I am trying to do Feature Scaling in a dataset, but I get an error and have no idea how to proceed:

    > Traceback (most recent call last):
    > 
    >   File "<ipython-input-10-71bea414b4d0>", line 22, in <module>
    >     x_train = sc_X.fit_transform(x_train)
    > 
    > TypeError: fit_transform() missing 1 required positional argument: 'X'

and here is my code:

import pandas as pd

# Importing the dataset
dataset = pd.read_csv('Data.csv')
X = dataset.iloc[:, :-1].values
y = dataset.iloc[:, 3].values
# Taking care of missing data
from sklearn.preprocessing import Imputer
imputer = Imputer(missing_values="NaN", strategy="mean", axis=0)
imputer = Imputer.fit(imputer,X[:,1:3])
X[:, 1:3] = Imputer.transform(imputer,X[:, 1:3])

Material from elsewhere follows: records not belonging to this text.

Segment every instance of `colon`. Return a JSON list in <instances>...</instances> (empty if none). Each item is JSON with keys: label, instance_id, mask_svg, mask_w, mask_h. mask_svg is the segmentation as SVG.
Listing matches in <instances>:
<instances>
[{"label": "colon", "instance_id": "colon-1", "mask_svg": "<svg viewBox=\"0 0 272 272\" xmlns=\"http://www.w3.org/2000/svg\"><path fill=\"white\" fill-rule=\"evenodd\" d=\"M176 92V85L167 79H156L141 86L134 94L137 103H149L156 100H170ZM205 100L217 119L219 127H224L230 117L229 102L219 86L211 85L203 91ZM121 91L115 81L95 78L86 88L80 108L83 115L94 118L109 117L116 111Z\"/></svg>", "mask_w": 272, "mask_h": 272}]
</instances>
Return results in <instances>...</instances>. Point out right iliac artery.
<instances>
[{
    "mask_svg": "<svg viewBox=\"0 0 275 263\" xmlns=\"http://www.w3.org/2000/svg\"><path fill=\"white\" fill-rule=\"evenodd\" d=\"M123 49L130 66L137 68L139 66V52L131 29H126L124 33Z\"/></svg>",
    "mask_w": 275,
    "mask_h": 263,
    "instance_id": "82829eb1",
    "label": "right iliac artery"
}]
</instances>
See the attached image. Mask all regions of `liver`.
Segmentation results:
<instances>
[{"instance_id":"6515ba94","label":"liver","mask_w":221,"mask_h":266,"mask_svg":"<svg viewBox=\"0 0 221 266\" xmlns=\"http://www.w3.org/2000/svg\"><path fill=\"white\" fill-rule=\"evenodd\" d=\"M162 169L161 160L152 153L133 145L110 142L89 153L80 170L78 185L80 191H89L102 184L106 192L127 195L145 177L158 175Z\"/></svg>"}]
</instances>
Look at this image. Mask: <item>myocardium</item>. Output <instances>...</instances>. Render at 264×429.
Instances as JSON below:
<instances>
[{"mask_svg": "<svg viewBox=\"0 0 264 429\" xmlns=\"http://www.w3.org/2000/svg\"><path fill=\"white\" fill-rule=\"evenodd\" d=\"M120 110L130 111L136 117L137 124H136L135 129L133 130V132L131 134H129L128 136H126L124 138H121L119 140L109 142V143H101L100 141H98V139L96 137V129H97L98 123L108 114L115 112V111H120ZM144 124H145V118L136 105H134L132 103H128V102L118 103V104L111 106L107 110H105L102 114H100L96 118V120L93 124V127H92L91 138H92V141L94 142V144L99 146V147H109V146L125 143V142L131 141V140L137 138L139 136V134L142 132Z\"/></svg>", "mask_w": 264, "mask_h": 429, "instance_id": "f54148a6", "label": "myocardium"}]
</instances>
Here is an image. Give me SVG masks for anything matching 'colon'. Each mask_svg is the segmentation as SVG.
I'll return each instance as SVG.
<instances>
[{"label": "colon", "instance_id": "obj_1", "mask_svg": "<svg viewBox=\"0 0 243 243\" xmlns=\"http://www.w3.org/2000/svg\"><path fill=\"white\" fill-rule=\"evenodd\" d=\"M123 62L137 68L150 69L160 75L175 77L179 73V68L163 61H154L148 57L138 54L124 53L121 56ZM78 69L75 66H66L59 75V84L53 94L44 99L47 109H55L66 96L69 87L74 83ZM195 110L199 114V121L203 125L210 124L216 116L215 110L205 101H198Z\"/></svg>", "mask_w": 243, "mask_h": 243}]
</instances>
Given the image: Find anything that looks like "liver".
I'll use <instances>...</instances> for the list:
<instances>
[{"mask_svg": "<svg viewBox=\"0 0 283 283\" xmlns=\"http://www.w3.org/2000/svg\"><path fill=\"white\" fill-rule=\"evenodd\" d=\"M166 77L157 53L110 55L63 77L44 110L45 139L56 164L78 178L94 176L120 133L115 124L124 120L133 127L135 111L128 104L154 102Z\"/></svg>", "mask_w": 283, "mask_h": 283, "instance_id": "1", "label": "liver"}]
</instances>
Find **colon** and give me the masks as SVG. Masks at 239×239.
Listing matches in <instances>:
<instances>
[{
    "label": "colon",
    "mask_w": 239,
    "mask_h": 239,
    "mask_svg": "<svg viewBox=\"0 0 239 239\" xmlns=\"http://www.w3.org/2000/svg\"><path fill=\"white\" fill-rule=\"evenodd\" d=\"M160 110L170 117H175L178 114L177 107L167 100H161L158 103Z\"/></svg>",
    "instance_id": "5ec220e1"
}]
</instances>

#Spliting the dataset into Training set and Test Set
from sklearn.cross_validation import train_test_split

x_train, x_test, y_train, y_test = train_test_split(X, y, test_size= 0.2, random_state= 0)

#Feature Scalling

from sklearn.preprocessing import StandardScaler
sc_X = StandardScaler
x_train = sc_X.fit_transform(x_train)
x_test = sc_X.transform(x_test)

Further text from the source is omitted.